Con todo, hay rasgos que difieren. Así, no es frecuente la narración en primera persona en Dickens, aunque este novelista recurre a ella consistentemente en dos de sus novelas más conocidas, que he citado hace unas líneas: David Copperfield y Great Expectations. En general, su autor recuerda en esas obras su propia infancia dolorosa como obrero de una industria de betunes y la estancia de su familia en la cárcel por las deudas de su padre. Si nos fijamos en ellas, veremos que Dickens desarrolla en sus páginas de manera crucial la infancia de unos niños con todas sus circunstancias aledañas, con consecuencias psicológicas y gran profundidad de observación: todo muy picaresco. Entre ellas está la vergüenza por su origen familiar de Pip, verdadero rasgo picaresco de fuste, igual que el tema de la comida en esa misma obra, Grandes esperanzas. Otros rasgos semejantes podrían espigarse.

Pero esa presencia hispánica, esa deuda raras veces se reconoce y cuando se hace es una alusión poco más que pasajera. Así, un notable dickensista y biógrafo del novelista como Peter Ackroyd anota en su introducción de Nicholas Nickleby: señala que esta novela "seems to begin in the same picaresque, freewheeling mode as Pickwick" (Londres, Mandarin, 1991, p. xv).
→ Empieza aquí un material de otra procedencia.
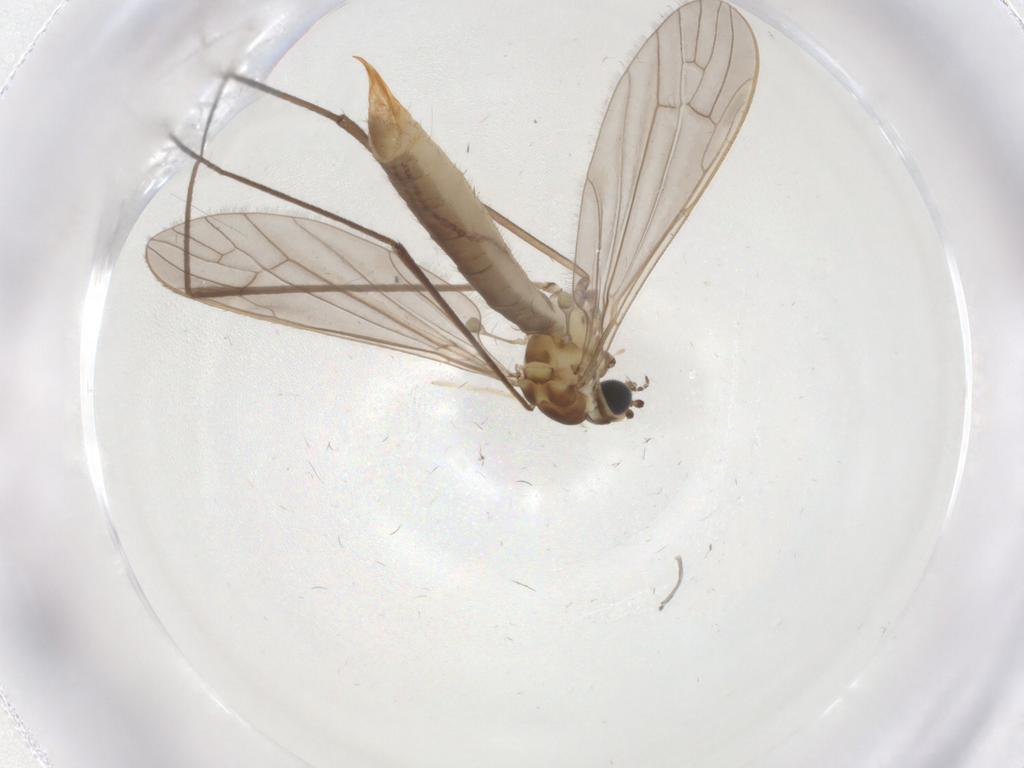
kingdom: Animalia
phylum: Arthropoda
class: Insecta
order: Diptera
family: Limoniidae
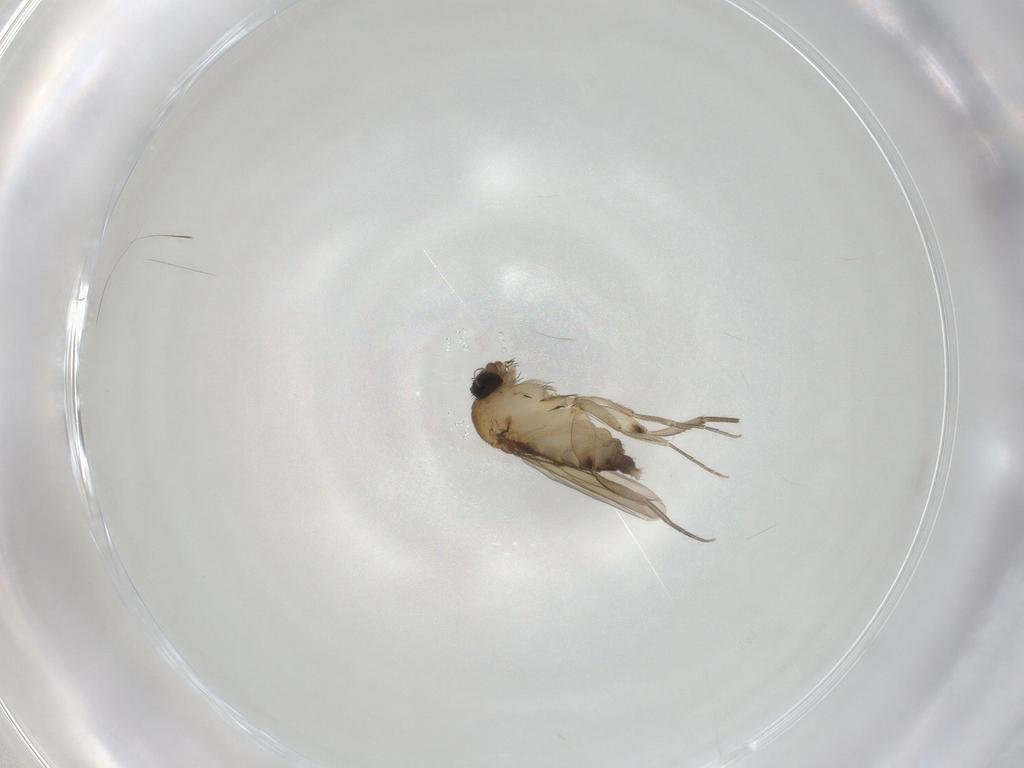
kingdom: Animalia
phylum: Arthropoda
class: Insecta
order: Diptera
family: Phoridae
Su descripción oblicua del lado picaresco de ese libro de Dickens se completa al final de su introducción, donde resume la novela en términos de la historia de un héroe joven que se ve forzado a demostrar su estatus como gentilhombre mientras lucha con un cierto número de malvados que intentan hundirlo, oscurecer su nombre y relegarlo a un estatus inferior (p. xviii).

En fin, tal deuda es innegable, aunque permanezca en una oscuridad parecida a la de la vida de los mismos pícaros. Los escritores no la niegan, mirando hacia la picaresca o hacia Cervantes. Así, el propio Dickens rememoraba en el prefacio de esa obra que se acercó al problema de la educación inglesa estando de viaje cerca de Rochester, nada menos que "with a head full of Partridge, Strap, Tom Pipes, and Sancho Panza" (p. xxviii). Ese Sancho Panza, pícaro a su modo en lo que tiene de saberse protagonista orgulloso de su propia vida, aunque no sea contada por él mismo, está también, con don Quijote y muchos más, detrás de los miembros del Club Pickwick, la primera gran novela de Dickens.

En suma, sin Cervantes y sin picaresca pocas novelas podrían escribirse hoy: renunciaríamos a los antihéroes, desde los niños huérfanos de Dickens hasta el mismo Amis de Experience (2000), perderíamos a los tontos por cuyos ojos vemos la realidad desde Sancho Panza hasta el niño de The Sound and the Fury o el de El tambor de hojalata. La novela de ahora distaría mucho de ser la misma sin todos sus don Quijotes, desde Robinson Crusoe y Achab hasta Nazarín, o si sus Sansones Carrasco, Dulcineas irreales, barberos pragmáticos no hubiesen sido nunca creados... Con todos sus etcéteras, la lista podría ser eterna. Española o inglesa, la gran novela es la misma, con una historia única a la que no pueden quitársele fascículos al gusto de Nabokov, de Ian Watt, de Harold Bloom, de Martin Amis o de nosotros mismos.